My first exotic pole dance competition



One of my biggest goals for 2019 is to do pole dance competitions because it will push me to advance my skills as a pole dancer and performer. I've been practicing pole dancing straight for about eight months.


I think I made all the mistakes baby polers do: Practiced too much, getting stuck on one move and not letting it go, doing moves that were too hard and changing my choreography over and over again (but it was fun!).


In a pole dance competition you can pick a category (entertainment, dramatic, exotic..) and a level 1-5. I picked Exotic Level 2, but I underestimated it. I thought L2 was a beginner level with basic inverts but noticed on the day of competing two of my competitors were already pole instructors, teaching classes! Only months ago I finally could do a leg hang without a spotter. I didn't place which didn't surprise me since it was my first time.


My choreography piece changed a lot because I kept coming up with better moves as I went a long, and that's ok but at a point what I really needed to do was stop adding moves and just practice my choreography to make it smooth.


From this routine I learned not to jam pack it with a bunch of tricks (and tricks that I never did before). The piece should be smooth and fluid and the viewer shouldn't be able to tell where one move starts and ends. In my case, it wasn't completely smooth or fluid.


Polishing my choreography

The week before competition I "polished" some of my moves and it looked 10 times better. Unfortunately there wasn't enough time for me to practice it enough to remember all the elements while performing. Try not to "over" polish like I did and instead do very small polishes like doing a hair toss, not adding a whole new move.


I think polishing is great but only if there is enough time to reprogram your muscle memory

I created my own choreography and decided on what elements I wanted in my piece. This was very important to me because I wanted to dance to a piece I made from my own experiences. However, this does not mean I worked inside a box and never got feedback from pole dancers and instructors. I made sure to get feedback from multiple pole dancers and instructors. Feedback is the most important part of my pole dance training.

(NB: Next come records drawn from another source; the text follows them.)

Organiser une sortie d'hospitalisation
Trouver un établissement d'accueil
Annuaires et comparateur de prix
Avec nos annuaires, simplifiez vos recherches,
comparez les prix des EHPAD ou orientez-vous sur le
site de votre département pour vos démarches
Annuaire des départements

Unexpected things that threw me off while performing on stage was:

1. The heat from the lights. My hair got static and my face got red.

2. Darkness from the audience. When I looked up to make eye contact, I couldn't see anyone!


Best parts of competing:

• Practicing pole with my peers and favorite instructors!

• Meeting other passionate pole dancers

• Feeling the positive vibes from everyone at the event from back stage to my competitors

• Being apart of a community that's friendly, thoughtful and passionate about about pole!


In the end, I'm really happy I performed at my very first competition without running away. Everyone starts as a beginner. There will always be someone more experienced than you, so never compare yourself! You are amazing at every level.